■ **Job item**
Extract the passage of the message on Core 0 power control that runs from "ARM_CORE0_STATUS register indicates the power" up to and including "execution of WFI.", copying it word for word.

■ **Document text**

=== Section Start ===

ARM_CORE0_STATUS register indicates the power state of Core 0 part of 
processor core.
0x3 indicates that power to Core 0 is turned-on. 0x0 indicates that 
power to Core 0 is turned-off.
All other values indicate that the power On/Off sequence of Core 0 in 
progress.

To turn Off the power of Core 0 power domain:

1. Set the LOCAL_POWER_CFG field of ARM_CORE0_CONFIGURATION register to 0x3.
2. After PMU detects a change in the LOCAL_POWER_CFG field, it waits for 
the execution of WFI.
3. After Core 0 executes the WFI instruction, PMU starts the power-down 
sequence.
4. The Status field of ARM_CORE0_STATUS register indicates the 
completion of the sequence.

That's why in the v1 of this patch exynos_core_power_control function 
was implemented as:

static int exynos_core_power_control(unsigned int cpu, unsigned int 
cluster,  int enable)
{
        unsigned long timeout = jiffies + msecs_to_jiffies(10);
        unsigned int offset = cluster * MAX_CPUS_PER_CLUSTER + cpu;
        int value = enable ? S5P_CORE_LOCAL_PWR_EN : 0;

        if ((__raw_readl(EXYNOS5410_CORE_STATUS(offset)) & 0x3) == value)
                return 0;

        __raw_writel(value, EXYNOS5410_CORE_CONFIGURATION(offset));
        do {
                if ((__raw_readl(EXYNOS5410_CORE_STATUS(offset)) & 0x3)
                                == value)
                        return 0;
        } while (time_before(jiffies, timeout));

        return -EDEADLK;
}

But, as i mentioned, this is no good using while here.
Now thinking about the problem.

Thank you,
         Tarek Dakhran

=== Section End ===

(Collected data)
=== Section Start ===

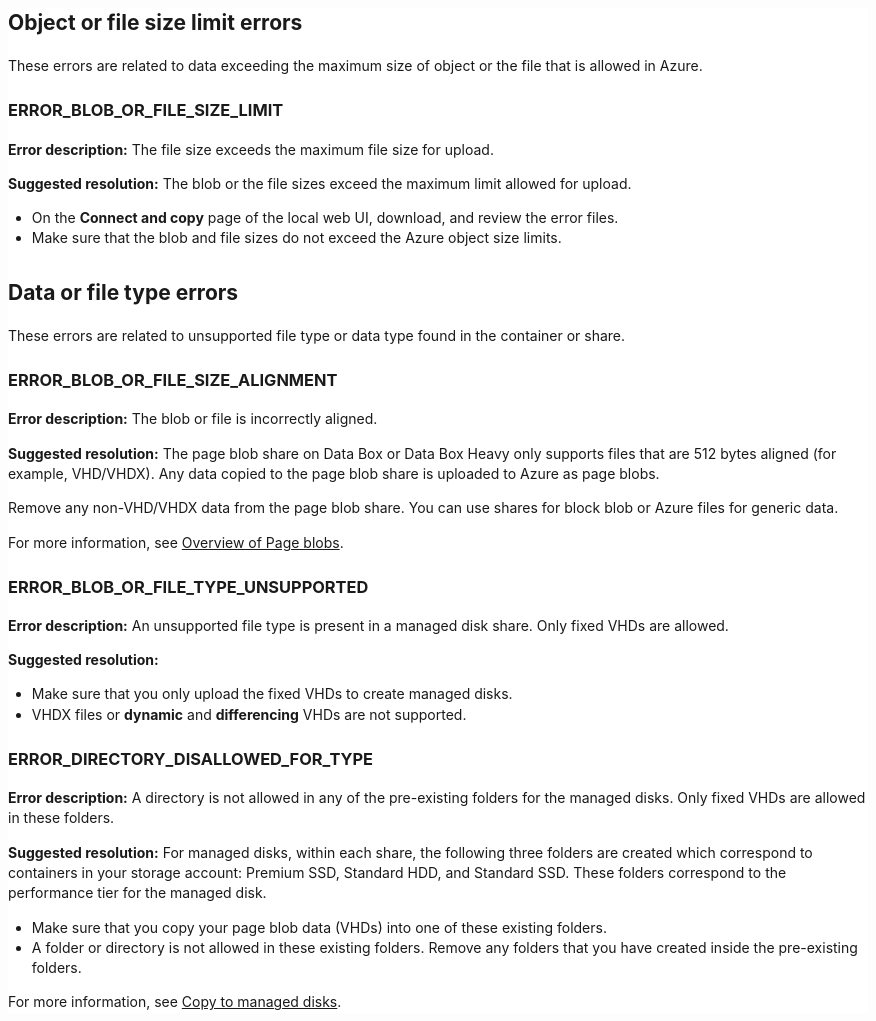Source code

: ## Object or file size limit errors

These errors are related to data exceeding the maximum size of object or the file that is allowed in Azure. 

### ERROR_BLOB_OR_FILE_SIZE_LIMIT

**Error description:** The file size exceeds the maximum file size for upload.

**Suggested resolution:** The blob or the file sizes exceed the maximum limit allowed for upload.

- On the **Connect and copy** page of the local web UI, download, and review the error files.
- Make sure that the blob and file sizes do not exceed the Azure object size limits.

## Data or file type errors

These errors are related to unsupported file type or data type found in the container or share. 

### ERROR_BLOB_OR_FILE_SIZE_ALIGNMENT

**Error description:** The blob or file is incorrectly aligned.

**Suggested resolution:** The page blob share on Data Box or Data Box Heavy only supports files that are 512 bytes aligned (for example, VHD/VHDX). Any data copied to the page blob share is uploaded to Azure as page blobs.

Remove any non-VHD/VHDX data from the page blob share. You can use shares for block blob or Azure files for generic data.

For more information, see [Overview of Page blobs](../storage/blobs/storage-blob-pageblob-overview.md).

### ERROR_BLOB_OR_FILE_TYPE_UNSUPPORTED

**Error description:** An unsupported file type is present in a managed disk share. Only fixed VHDs are allowed.

**Suggested resolution:**

- Make sure that you only upload the fixed VHDs to create managed disks.
- VHDX files or **dynamic** and **differencing** VHDs are not supported.

### ERROR_DIRECTORY_DISALLOWED_FOR_TYPE

**Error description:** A directory is not allowed in any of the pre-existing folders for the managed disks. Only fixed VHDs are allowed in these folders.

**Suggested resolution:** For managed disks, within each share, the following three folders are created which correspond to containers in your storage account: Premium SSD, Standard HDD, and Standard SSD. These folders correspond to the performance tier for the managed disk.

- Make sure that you copy your page blob data (VHDs) into one of these existing folders.
- A folder or directory is not allowed in these existing folders. Remove any folders that you have created inside the pre-existing folders.

For more information, see [Copy to managed disks](data-box-deploy-copy-data-from-vhds.md#connect-to-data-box).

=== Section End ===

■ **Finished exercise**
ARM_CORE0_STATUS register indicates the power state of Core 0 part of 
processor core.
0x3 indicates that power to Core 0 is turned-on. 0x0 indicates that 
power to Core 0 is turned-off.
All other values indicate that the power On/Off sequence of Core 0 in 
progress.

To turn Off the power of Core 0 power domain:

1. Set the LOCAL_POWER_CFG field of ARM_CORE0_CONFIGURATION register to 0x3.
2. After PMU detects a change in the LOCAL_POWER_CFG field, it waits for 
the execution of WFI.